Report all lines from the entries below in which "протоколом" appears.

*EXERCISE DATA:*
Segment Open

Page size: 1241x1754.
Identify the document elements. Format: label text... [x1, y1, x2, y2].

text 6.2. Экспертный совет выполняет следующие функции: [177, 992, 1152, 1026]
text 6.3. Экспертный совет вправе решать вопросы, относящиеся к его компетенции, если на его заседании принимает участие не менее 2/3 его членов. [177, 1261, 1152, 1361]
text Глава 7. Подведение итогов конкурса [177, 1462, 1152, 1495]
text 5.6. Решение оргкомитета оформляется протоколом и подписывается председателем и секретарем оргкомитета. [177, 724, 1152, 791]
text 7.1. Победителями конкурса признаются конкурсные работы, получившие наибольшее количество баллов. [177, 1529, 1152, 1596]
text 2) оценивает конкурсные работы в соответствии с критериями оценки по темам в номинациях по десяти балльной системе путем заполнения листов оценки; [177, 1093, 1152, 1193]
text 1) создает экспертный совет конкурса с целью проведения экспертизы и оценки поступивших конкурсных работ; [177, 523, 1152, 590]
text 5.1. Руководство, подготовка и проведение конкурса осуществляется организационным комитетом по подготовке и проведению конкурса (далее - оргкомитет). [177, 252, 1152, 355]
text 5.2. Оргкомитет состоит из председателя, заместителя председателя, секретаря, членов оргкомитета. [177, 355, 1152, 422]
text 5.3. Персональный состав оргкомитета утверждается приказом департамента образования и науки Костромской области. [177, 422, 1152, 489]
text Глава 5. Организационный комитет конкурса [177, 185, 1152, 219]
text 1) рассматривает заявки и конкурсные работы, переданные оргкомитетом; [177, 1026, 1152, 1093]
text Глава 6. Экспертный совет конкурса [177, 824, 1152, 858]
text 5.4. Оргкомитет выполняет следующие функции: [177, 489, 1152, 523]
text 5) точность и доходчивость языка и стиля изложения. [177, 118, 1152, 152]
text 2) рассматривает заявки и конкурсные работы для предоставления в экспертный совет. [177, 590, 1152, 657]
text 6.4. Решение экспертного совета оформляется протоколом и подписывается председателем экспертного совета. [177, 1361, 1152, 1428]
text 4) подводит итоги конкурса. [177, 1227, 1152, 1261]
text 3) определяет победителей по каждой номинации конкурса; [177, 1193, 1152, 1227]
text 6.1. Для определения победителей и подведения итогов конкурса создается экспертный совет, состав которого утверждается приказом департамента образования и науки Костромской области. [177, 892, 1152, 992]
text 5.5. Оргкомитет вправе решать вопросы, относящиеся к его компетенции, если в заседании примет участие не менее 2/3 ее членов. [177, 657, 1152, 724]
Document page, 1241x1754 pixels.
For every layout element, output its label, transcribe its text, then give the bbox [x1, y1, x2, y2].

Segment Closed

*TASK RESPONSE:*
text 5.6. Решение оргкомитета оформляется протоколом и подписывается председателем и секретарем оргкомитета. [177, 724, 1152, 791]
text 6.4. Решение экспертного совета оформляется протоколом и подписывается председателем экспертного совета. [177, 1361, 1152, 1428]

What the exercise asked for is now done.